MONTEIRO, Maurílio de Abreu. Apropriação de terras públicas e quimificação da produção no agrário amazônico: o caso da região de Carajás. In: Encontro Nacional de Economia Política, 29., 2024, Marabá. Anais [...]. Niterói: Sociedade Brasileira de Economia Política, 2024. p. 1-25.
O texto discute a conformação do agrário da região de Carajás, situada na Amazônia, ela apresenta uma economia agrária marcada por sua diversidade ecológica, histórica e social. Desde a segunda metade do século XX, observam-se conflitos e tensões relacionados à posse da terra, modos de produção e impacto ambiental. Este texto explora as rápidas mudanças nessa economia, destacando as relações entre agentes econômicos, instituições e usos da terra, assim como os impactos ambientais e as perspectivas de sustentabilidade regional.
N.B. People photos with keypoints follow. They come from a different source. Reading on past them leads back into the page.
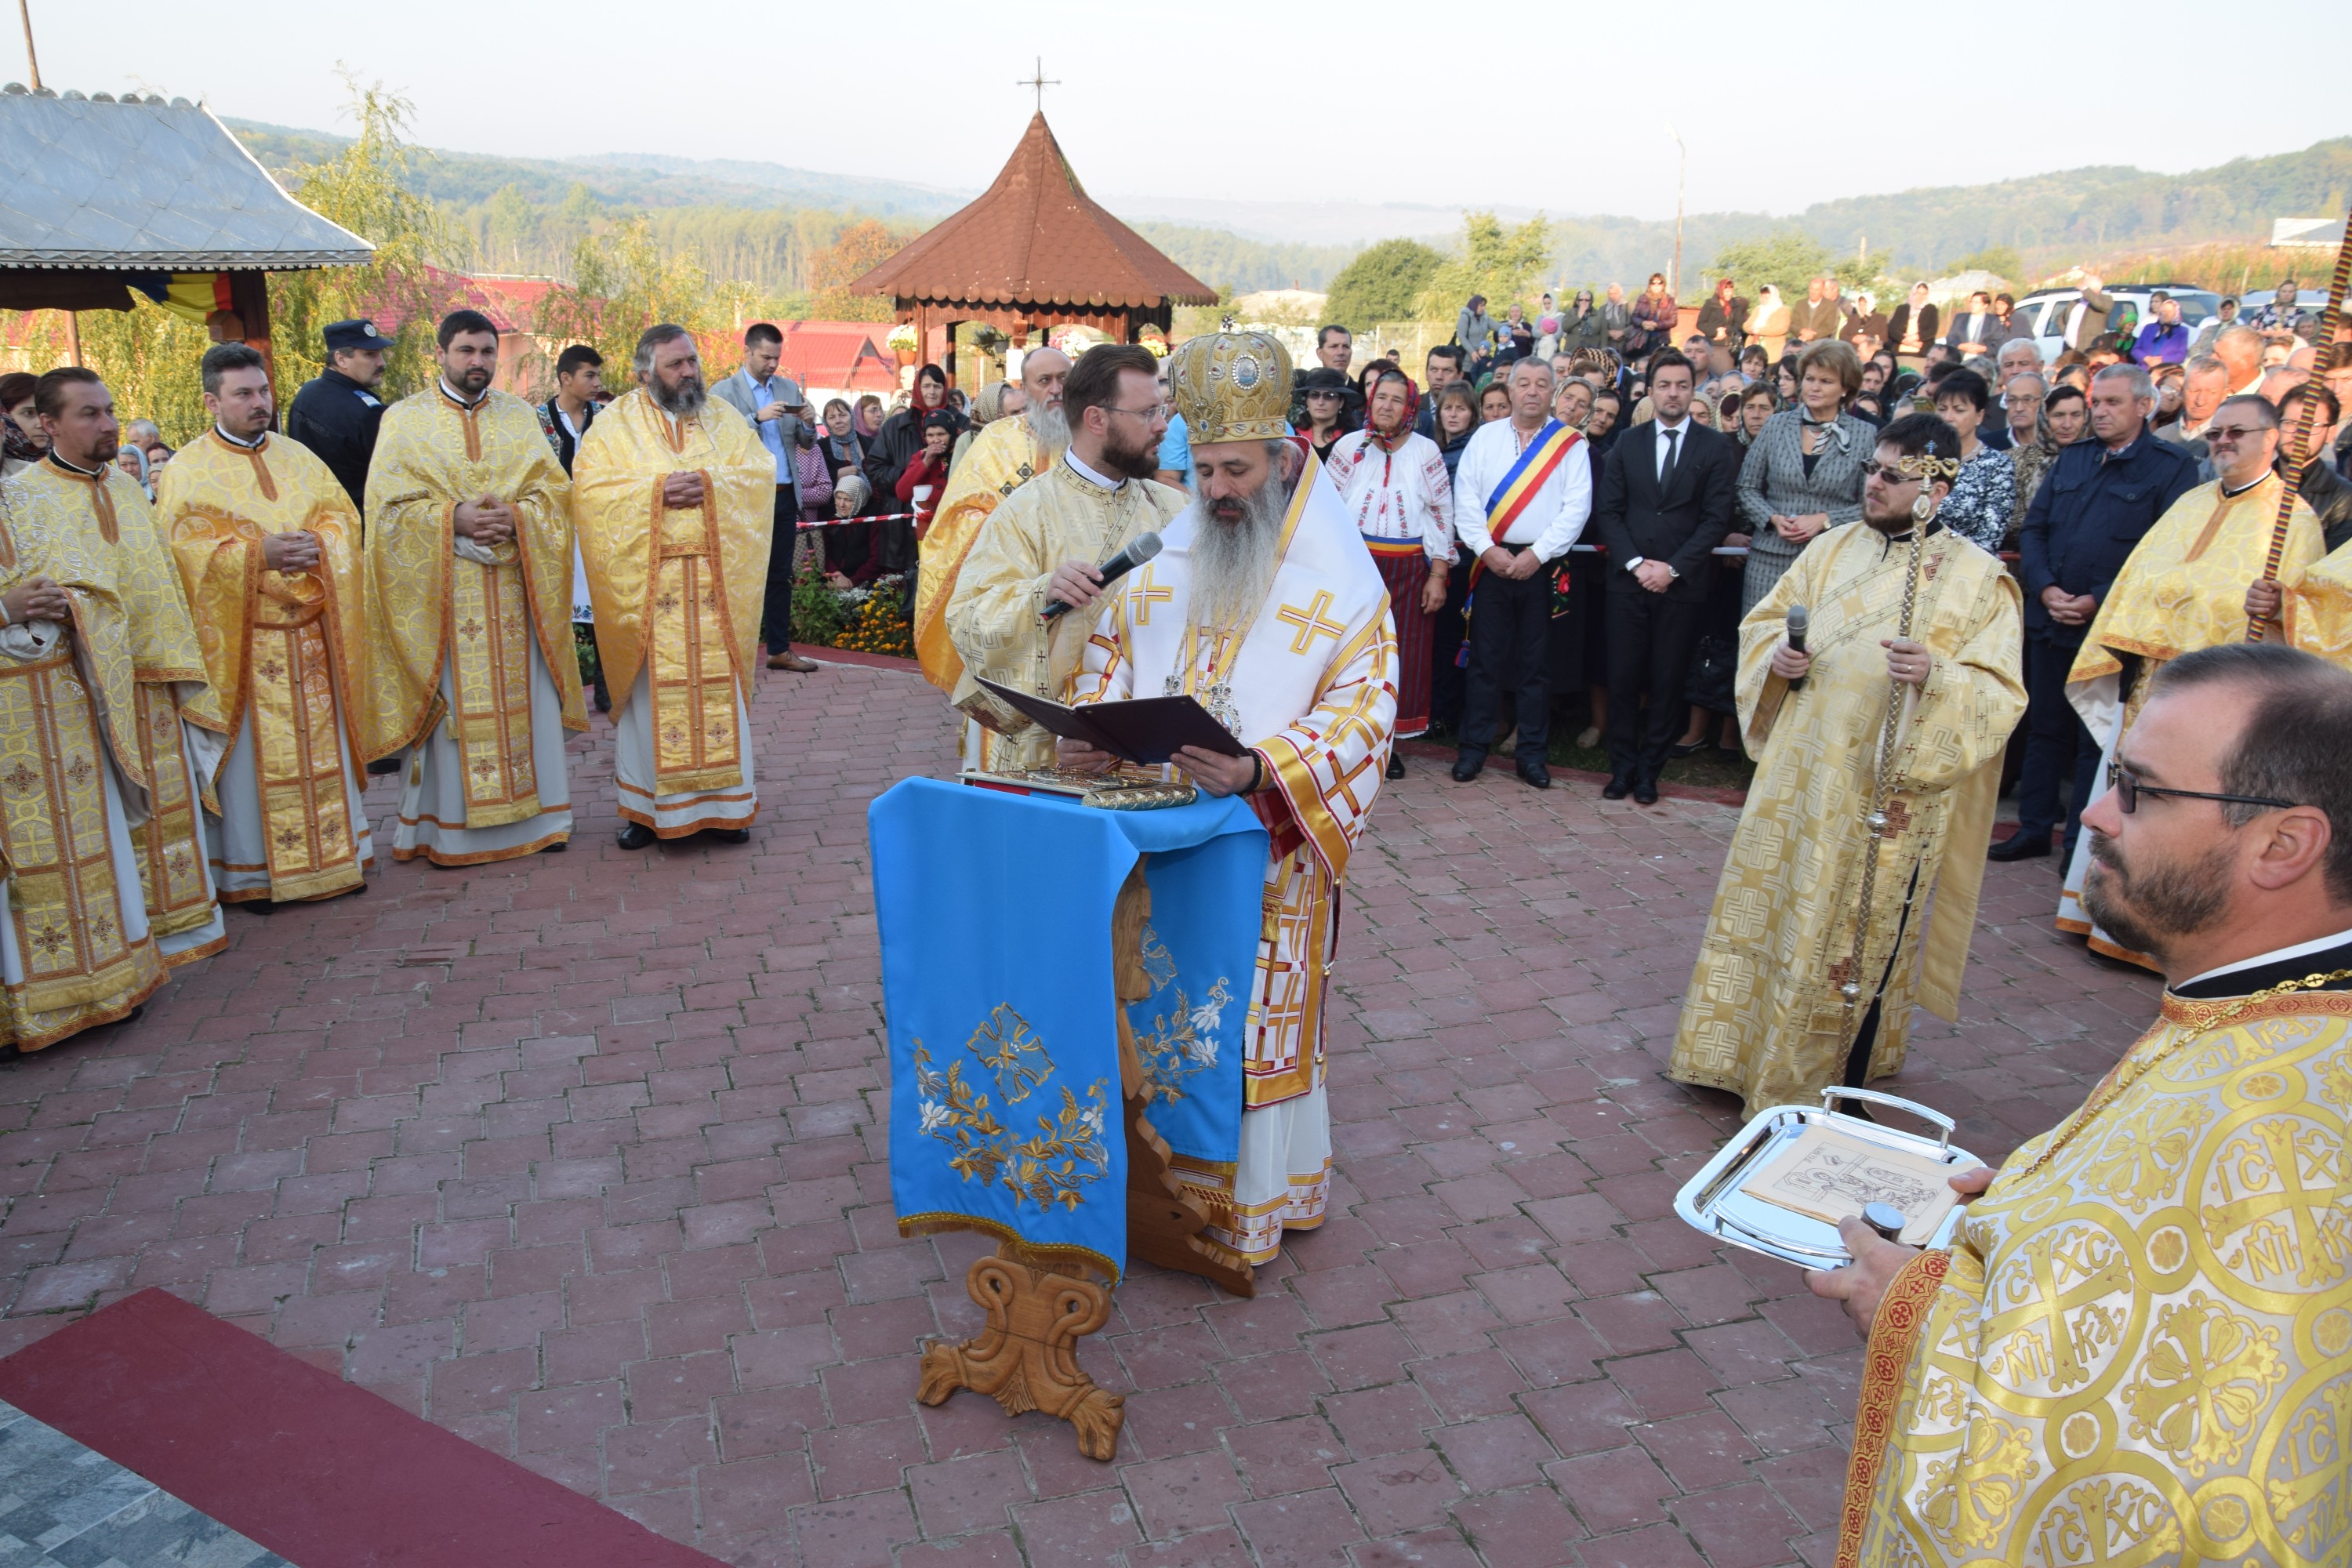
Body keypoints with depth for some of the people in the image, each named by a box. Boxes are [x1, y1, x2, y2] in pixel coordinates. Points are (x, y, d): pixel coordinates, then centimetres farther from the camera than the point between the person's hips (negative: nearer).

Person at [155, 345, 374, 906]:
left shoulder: (298, 458, 13)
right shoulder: (186, 472, -1)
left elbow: (343, 516, 7)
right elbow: (187, 549, -10)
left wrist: (318, 544, -14)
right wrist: (258, 554, -23)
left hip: (309, 634, 4)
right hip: (239, 639, -4)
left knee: (321, 746, 9)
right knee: (251, 752, 1)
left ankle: (337, 854, 19)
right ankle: (252, 870, 11)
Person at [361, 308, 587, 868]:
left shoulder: (520, 415, 11)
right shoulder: (405, 419, 4)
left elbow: (554, 489, 6)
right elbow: (390, 503, -2)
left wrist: (516, 516, -13)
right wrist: (452, 518, -17)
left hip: (515, 586, 2)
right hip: (442, 587, -2)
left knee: (523, 696, 5)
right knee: (454, 701, -1)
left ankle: (535, 812, 14)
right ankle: (450, 827, 7)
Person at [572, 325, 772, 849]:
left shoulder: (723, 418, 12)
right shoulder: (615, 423, 5)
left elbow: (762, 470, 3)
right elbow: (589, 485, -5)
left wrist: (710, 483, -13)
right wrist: (656, 490, -16)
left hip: (715, 581, 2)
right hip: (646, 583, -2)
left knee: (719, 687, 4)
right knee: (650, 691, 1)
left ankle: (723, 802, 13)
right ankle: (644, 805, 12)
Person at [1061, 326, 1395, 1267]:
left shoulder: (1338, 584, -7)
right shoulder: (1164, 562, 7)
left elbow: (1360, 710, -14)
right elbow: (1111, 651, 15)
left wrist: (1259, 770, -30)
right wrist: (1089, 732, -6)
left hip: (1267, 845, -4)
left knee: (1253, 1020, 4)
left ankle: (1255, 1202, 21)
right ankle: (1159, 1174, 29)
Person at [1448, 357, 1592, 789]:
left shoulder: (1570, 443, 3)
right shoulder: (1485, 437, 7)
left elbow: (1577, 506, -4)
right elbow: (1466, 499, 1)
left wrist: (1536, 554, -12)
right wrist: (1487, 549, -10)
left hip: (1543, 566, 0)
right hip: (1491, 562, 1)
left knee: (1537, 663, 5)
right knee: (1485, 658, 3)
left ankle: (1533, 754, 13)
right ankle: (1474, 748, 12)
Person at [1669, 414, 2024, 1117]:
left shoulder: (1977, 578, -6)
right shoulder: (1835, 549, 8)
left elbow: (2000, 695, -11)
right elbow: (1762, 620, 16)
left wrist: (1934, 675, -30)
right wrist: (1776, 653, -6)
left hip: (1888, 788, -5)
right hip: (1801, 770, 5)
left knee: (1856, 939, 2)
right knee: (1769, 909, 11)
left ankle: (1836, 1085, 17)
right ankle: (1744, 1055, 27)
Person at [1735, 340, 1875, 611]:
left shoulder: (1865, 435, 2)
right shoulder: (1776, 425, 7)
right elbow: (1748, 487, 10)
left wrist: (1824, 519, -11)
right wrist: (1773, 518, -7)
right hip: (1770, 559, 1)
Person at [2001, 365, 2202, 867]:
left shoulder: (2174, 467, -4)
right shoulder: (2071, 458, 12)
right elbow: (2033, 529, 9)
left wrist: (2098, 601, -17)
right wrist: (2046, 589, -7)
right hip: (2049, 620, 5)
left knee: (2096, 741, 3)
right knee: (2045, 728, 13)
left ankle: (2081, 844, 12)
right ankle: (2034, 828, 23)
As mudanças na economia agrária da região estão ligadas à apropriação de terras públicas e ao aumento do uso de insumos químicos, refletindo transformações estruturais profundas. A produção agrária é heterogênea e inclui dois principais tipos de agentes: produção camponesa, baseada no trabalho familiar, priorizando consumo e investimento familiar, e produção patronal, fundamentada no trabalho assalariado e orientada pela eficiência do capital e pela taxa de retorno. Entre 1996 e 2017, o valor bruto da produção agropecuária (VBP) cresceu substancialmente. Contudo, enquanto a produção patronal registrou um crescimento acelerado, a produção camponesa perdeu representatividade relativa.
A produção patronal destaca-se pela pecuária bovina, que representa a maior parte do VBP patronal, com forte especialização na produção de carne e leite, pela produção de grãos como soja e milho, intensamente dependentes de insumos químicos, e pela apropriação de terras, com destaque para municípios como São Félix do Xingu. Por outro lado, a produção camponesa, embora ainda relevante, enfrentou desafios. A pecuária bovina familiar aumentou sua especialização, mas manteve uma participação estável no número de pessoas ocupadas. As culturas temporárias, como mandioca e abacaxi, enfrentam limitações de produtividade, enquanto as culturas permanentes, focadas no cacau, mostram maior potencial de sustentabilidade ecológica, mas sofreram retração na área cultivada.
As políticas públicas favoreceram desproporcionalmente a produção patronal, refletido em maior acesso ao crédito, suporte financeiro e técnico para grandes produtores e ampliação do estoque patronal por meio da privatização de terras públicas. As transformações no uso da terra geraram impactos ambientais significativos, como a redução de florestas para dar lugar a pastagens e monoculturas e a quimificação da produção, com uso intensivo de agrotóxicos e adubos.
A pecuária bovina se consolidou como a principal atividade, enquanto a produção de grãos emergiu como uma nova trajetória. A elevada intensidade química dessas produções, contudo, aumenta a dependência de insumos extrarregionais. As trajetórias camponesas mantêm diversidade, mas enfrentam desafios de produtividade e sustentabilidade. A maior dependência de insumos químicos indica dificuldades em incorporar práticas mais sustentáveis.
Entre 1996 e 2017, a expansão da economia agrária de Carajás foi sustentada pela consolidação da pecuária bovina e pela expansão de culturas temporárias em bases patronais. Essas mudanças foram facilitadas por políticas institucionais que permitiram a apropriação de terras públicas e pela intensificação do uso de insumos químicos. Embora o crescimento econômico tenha sido expressivo, ele ocorreu frequentemente à custa de maiores desigualdades sociais e impactos ambientais. A dependência de insumos químicos e mecânicos reflete uma inércia produtiva, em que novas estratégias mais sustentáveis permanecem pouco exploradas. A região enfrenta o desafio de equilibrar crescimento econômico com práticas que promovam a sustentabilidade e a equidade social.